Stars much more massive than the Sun were left out of the study, as their lifetimes are likely too short for technological life to develop on any orbiting planets.
To emphasize their point, Gajjar and Brown simulated a SETI search of the million nearest Sun-like and red dwarf stars and incorporated the effects of space weather based on the known activity of such stars.
The simulation depicted a search for alien signals in the area around 1 GHz, which is the most common frequency band to search in. Radio emissions from interstellar hydrogen, for example, are at 1.42 GHz.
According to the simulation, 70% of the stars result in the signals broadening in frequency by more than 1 Hz, and 30% of the stars produce a broadening of more than 10 Hz, especially red dwarf stars, which are known for their strong stellar activity.
Even more seriously, if a CME were to occur at the time a signal is transmitted, it could introduce a broadening above 1000 Hz, rendering a signal completely invisible to detectors focused on very narrowband signals.

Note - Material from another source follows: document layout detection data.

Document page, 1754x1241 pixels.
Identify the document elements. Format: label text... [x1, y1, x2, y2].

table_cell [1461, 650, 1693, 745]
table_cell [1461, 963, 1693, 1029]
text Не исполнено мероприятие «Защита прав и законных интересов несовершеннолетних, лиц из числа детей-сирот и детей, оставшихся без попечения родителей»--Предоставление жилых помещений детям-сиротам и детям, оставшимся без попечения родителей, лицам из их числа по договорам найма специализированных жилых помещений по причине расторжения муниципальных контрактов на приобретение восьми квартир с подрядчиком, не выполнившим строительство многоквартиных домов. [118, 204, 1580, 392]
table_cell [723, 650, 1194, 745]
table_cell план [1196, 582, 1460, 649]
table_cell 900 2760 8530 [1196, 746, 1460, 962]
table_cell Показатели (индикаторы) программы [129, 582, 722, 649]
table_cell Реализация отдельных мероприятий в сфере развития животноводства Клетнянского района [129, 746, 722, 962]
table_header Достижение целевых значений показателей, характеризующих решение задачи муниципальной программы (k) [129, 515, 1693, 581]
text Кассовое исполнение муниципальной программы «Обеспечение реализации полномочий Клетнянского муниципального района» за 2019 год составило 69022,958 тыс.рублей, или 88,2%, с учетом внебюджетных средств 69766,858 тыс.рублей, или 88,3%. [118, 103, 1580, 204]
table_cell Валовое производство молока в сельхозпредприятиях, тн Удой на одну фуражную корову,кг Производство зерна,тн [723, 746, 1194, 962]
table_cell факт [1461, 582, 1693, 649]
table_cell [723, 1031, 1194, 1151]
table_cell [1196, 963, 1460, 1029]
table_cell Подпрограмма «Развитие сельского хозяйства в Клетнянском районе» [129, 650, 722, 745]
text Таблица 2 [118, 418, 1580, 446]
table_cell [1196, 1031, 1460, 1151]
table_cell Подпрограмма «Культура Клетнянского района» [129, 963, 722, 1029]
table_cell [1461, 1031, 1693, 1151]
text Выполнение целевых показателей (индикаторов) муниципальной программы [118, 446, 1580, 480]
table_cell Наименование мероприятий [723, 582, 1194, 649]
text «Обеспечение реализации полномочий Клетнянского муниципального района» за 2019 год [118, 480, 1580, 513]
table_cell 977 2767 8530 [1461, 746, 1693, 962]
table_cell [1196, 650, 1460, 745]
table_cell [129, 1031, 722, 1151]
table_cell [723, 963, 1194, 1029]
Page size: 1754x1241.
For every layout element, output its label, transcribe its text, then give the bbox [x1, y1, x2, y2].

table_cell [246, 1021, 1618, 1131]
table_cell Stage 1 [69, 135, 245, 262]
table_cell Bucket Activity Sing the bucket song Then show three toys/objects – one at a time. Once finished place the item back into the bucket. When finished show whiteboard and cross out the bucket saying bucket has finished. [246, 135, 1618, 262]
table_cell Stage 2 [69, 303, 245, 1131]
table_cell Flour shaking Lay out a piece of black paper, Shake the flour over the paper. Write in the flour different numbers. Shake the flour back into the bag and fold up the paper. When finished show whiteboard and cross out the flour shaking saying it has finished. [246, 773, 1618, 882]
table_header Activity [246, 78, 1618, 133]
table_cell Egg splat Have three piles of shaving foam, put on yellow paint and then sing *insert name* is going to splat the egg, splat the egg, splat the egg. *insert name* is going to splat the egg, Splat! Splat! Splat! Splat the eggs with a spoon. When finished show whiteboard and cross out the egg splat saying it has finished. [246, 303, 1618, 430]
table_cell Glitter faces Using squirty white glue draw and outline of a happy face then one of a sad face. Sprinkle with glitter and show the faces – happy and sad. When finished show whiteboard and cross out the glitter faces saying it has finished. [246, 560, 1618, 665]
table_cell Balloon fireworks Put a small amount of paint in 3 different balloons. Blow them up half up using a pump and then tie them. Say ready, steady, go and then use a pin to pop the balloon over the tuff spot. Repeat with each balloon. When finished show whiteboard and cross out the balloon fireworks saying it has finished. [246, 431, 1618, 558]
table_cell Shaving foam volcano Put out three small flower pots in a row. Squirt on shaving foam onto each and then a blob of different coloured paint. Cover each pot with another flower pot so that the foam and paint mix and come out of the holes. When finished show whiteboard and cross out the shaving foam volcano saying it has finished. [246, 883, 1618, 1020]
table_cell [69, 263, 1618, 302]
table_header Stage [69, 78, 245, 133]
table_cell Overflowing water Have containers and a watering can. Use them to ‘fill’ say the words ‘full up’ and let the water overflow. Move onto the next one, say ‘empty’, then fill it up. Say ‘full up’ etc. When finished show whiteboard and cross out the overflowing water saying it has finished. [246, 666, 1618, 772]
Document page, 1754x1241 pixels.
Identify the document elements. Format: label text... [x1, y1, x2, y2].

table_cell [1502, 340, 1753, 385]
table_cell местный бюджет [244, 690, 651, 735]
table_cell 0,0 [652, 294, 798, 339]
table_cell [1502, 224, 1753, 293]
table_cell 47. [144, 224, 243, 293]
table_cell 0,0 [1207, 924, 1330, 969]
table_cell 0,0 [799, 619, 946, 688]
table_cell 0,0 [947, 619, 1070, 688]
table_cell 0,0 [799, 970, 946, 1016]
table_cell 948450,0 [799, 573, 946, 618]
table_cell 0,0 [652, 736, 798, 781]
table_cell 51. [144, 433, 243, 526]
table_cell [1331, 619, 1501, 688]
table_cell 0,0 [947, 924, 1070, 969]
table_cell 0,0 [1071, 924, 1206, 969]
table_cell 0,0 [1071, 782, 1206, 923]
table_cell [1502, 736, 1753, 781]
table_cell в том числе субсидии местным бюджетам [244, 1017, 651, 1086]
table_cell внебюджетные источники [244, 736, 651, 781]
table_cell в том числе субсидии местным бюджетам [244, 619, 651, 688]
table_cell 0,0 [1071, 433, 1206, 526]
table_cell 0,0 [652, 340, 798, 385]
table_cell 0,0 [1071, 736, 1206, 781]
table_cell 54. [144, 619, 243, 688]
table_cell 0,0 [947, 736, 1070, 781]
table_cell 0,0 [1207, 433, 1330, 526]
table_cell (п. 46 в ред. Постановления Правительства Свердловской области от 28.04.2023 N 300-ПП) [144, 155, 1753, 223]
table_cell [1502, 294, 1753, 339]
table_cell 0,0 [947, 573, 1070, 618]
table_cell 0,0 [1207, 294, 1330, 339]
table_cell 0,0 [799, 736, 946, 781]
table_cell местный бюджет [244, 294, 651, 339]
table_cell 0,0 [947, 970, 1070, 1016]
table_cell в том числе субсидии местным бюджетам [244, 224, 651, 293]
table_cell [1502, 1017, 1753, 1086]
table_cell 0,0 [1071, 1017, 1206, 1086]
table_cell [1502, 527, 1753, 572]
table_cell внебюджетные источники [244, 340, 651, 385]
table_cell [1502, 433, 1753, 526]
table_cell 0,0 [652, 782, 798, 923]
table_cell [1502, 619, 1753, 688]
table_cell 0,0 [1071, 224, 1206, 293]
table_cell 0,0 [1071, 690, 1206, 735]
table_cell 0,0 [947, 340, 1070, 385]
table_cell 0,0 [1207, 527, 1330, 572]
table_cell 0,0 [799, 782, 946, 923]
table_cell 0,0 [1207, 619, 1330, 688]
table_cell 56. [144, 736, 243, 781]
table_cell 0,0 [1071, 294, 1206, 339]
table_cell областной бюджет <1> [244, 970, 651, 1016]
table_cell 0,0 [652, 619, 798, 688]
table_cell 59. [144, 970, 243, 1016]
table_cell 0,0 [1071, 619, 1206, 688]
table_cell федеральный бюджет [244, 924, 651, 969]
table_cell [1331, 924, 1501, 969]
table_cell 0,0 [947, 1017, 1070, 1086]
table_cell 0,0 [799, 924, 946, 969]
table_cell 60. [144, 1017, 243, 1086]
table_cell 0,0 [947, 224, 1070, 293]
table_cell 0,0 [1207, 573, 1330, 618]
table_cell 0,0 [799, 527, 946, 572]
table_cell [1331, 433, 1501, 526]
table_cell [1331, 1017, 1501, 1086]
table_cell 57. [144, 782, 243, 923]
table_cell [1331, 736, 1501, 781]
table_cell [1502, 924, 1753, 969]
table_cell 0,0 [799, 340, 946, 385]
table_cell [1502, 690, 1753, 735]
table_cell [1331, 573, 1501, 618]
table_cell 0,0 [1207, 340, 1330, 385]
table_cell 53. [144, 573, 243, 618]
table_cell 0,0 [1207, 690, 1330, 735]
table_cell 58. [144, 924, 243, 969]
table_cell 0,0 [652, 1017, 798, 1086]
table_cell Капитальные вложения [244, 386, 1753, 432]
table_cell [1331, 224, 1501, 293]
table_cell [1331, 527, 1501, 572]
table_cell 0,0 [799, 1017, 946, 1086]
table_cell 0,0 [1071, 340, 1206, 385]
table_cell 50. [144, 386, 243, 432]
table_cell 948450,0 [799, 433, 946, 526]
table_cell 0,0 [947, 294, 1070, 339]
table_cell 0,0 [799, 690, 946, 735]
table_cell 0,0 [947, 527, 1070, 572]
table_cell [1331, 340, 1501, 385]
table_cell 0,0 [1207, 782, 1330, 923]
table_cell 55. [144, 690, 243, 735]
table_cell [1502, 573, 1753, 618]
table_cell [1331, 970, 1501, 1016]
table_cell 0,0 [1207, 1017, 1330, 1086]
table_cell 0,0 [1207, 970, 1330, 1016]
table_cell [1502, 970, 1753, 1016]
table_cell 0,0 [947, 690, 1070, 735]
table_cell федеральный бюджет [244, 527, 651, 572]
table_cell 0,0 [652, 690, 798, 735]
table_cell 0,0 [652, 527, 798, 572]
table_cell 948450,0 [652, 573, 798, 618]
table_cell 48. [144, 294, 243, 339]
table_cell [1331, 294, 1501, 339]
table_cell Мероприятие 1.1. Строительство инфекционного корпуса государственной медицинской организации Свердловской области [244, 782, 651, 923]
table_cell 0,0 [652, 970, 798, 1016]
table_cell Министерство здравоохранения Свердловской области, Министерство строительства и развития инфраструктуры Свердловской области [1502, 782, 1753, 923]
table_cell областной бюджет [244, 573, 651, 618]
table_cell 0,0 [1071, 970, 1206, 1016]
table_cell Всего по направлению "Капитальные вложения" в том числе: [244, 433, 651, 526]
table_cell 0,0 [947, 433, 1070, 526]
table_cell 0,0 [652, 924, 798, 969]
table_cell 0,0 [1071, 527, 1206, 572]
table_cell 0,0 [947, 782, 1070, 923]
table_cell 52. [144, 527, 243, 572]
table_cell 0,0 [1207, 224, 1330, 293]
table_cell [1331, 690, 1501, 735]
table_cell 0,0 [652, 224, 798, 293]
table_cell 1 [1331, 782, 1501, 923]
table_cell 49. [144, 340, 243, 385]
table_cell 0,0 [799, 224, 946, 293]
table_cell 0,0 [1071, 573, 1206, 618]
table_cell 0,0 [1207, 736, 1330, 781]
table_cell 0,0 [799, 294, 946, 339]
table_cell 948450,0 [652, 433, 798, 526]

But now that we know this can happen, efforts can be made to minimize the effect – just like how we can estimate the degree of dispersion of the interstellar medium, or how algorithms can remove Doppler operation in frequency caused by the motion of a transmitter on a planet orbiting its star.
“By quantifying how stellar activity can reshape narrowband signals, we can design searches that are better suited to what actually reaches Earth, not just what can be transmitted,” Brown said.
For over 66 years, SETI has searched for evidence of technological life in the the universe but so far haven’t found anything. For example, the citizen science project SETI@home, which started in 1999, is down to its size last 100 candidate signals and hopes are not high that any of them will turn out to be ET.
Some researchers refer to this inability to find technological aliens as “Great silence,” but could this space weather effect quantified by Gajjar and Brown be the cause? It’s possible that it has at least contributed to the great silence, depending on how many transmitting species are out there. But just as we monitor the sun and space weather in our solar system, it would seem fair to expect aliens to be technologically proficient enough to send messages into space and the wait in space and the time of the stars before sending.
However, this cannot be guaranteed, especially if the transmitter is always on (which will draw a lot of power), or if it is an automated transmitter. Gajjar and Brown suggest that far from a “Great Silence,” the universe may be overflowing with noisy messages, and we just haven’t been tuned in enough to hear them.
The research was published on 5 March i The Astrophysical Journal.